Pour clore un moment ce travail de sape, qui n’est qu’un préalable à toute pensée rigoureuse sur le sujet, j’aimerai en quelques mots brosser le tableau d’une nouvelle conception de la vie chrétienne, qui en finirait avec les travers inconscients, les névroses obsessionnelles antibilbiques, ou tout du moins en aurait conscience, et pratiquerait assez régulièrement et sincèrement l’analyse pour se construire une identité plus forte.
Premièrement, ce christianisme prendrait totalement conscience — et pas partiellement, comme c’est le cas aujourd’hui — que l’histoire de l’humanité et de la foi est construite par des hommes, et que cette histoire, plus que tout, porte la marque de leurs travers. Qu’une portion considérable de ce que nous a légué la tradition de la foi —et ceci ne concerne de loin pas que les catholiques — s’apparente davantage à des extrapolation partialement ascétiques qu’à de véritables commandements de Dieu. Cela, j’y reviendrai plus tard.
Deuxièmement, ce christianisme ne serait plus effrayé par la vie et ses pulsions.

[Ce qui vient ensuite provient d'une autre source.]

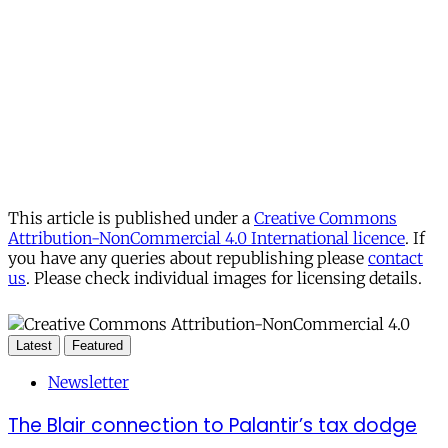
This article is published under a
Creative Commons
Attribution-NonCommercial 4.0 International licence
. If
you have any queries about republishing please
contact
us
. Please check individual images for licensing details.
Latest
Featured
Newsletter
The Blair connection to Palantir’s tax dodge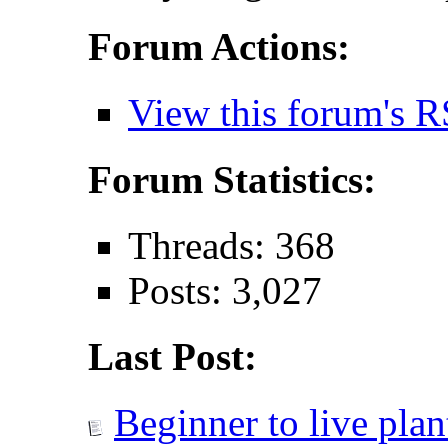
Forum Actions:
View this forum's R
Forum Statistics:
Threads: 368
Posts: 3,027
Last Post:
Beginner to live plant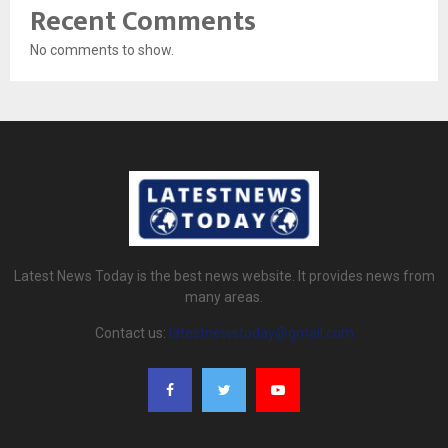
Recent Comments
No comments to show.
Latest News Today is the best news website. It provides news from
many areas.
Contact us:
latestnewstoday@gmail.com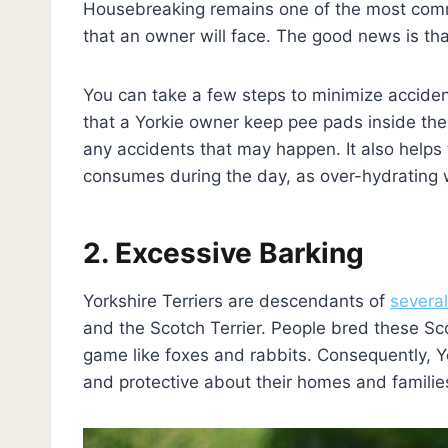
Housebreaking remains one of the most comm
that an owner will face. The good news is th
You can take a few steps to minimize acciden
that a Yorkie owner keep pee pads inside the 
any accidents that may happen. It also help
consumes during the day, as over-hydrating w
2. Excessive Barking
Yorkshire Terriers are descendants of
severa
and the Scotch Terrier. People bred these Sco
game like foxes and rabbits. Consequently, Yo
and protective about their homes and familie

Elle prendrait en compte les aspects physiologiques et biologiques humains irrépressibles sans les classer catégoriquement, et un peu facilement, dans les «marques du péché». Ce qui lui permettrait de gérer plus efficacement les problèmes divers liés à l’humanité de l’homme, sans avoir à creuser entre homme réel et homme de foi un fossé qui meurtrit le corps, rendant ainsi l’âme aigrie par tant de frustration. Ce sont de telles violences faites à la corporéité humaine qui engendrent des caractères aussi douteux et si faussement pieux parmi nos semblables, et il serait à parier que la fraternité connaîtrait un regain de santé si le corps blessé ne lui faisait plus obstacle.
Troisièmement, et comme conséquence élargie du second point, ce christianisme cesserait de s’enfermer dans sa tour d’ivoire ascétique, de se couper du monde, et de nourrir méfiance et mépris à l’encontre de toute culture laïque, comme si celle-ci était fondamentalement incompatible avec lui.
En voilà déjà assez pour jeter les bases d’un long travail d’analyse de la culture chrétienne, que je continuerai de mener autant qu’il me sera possible.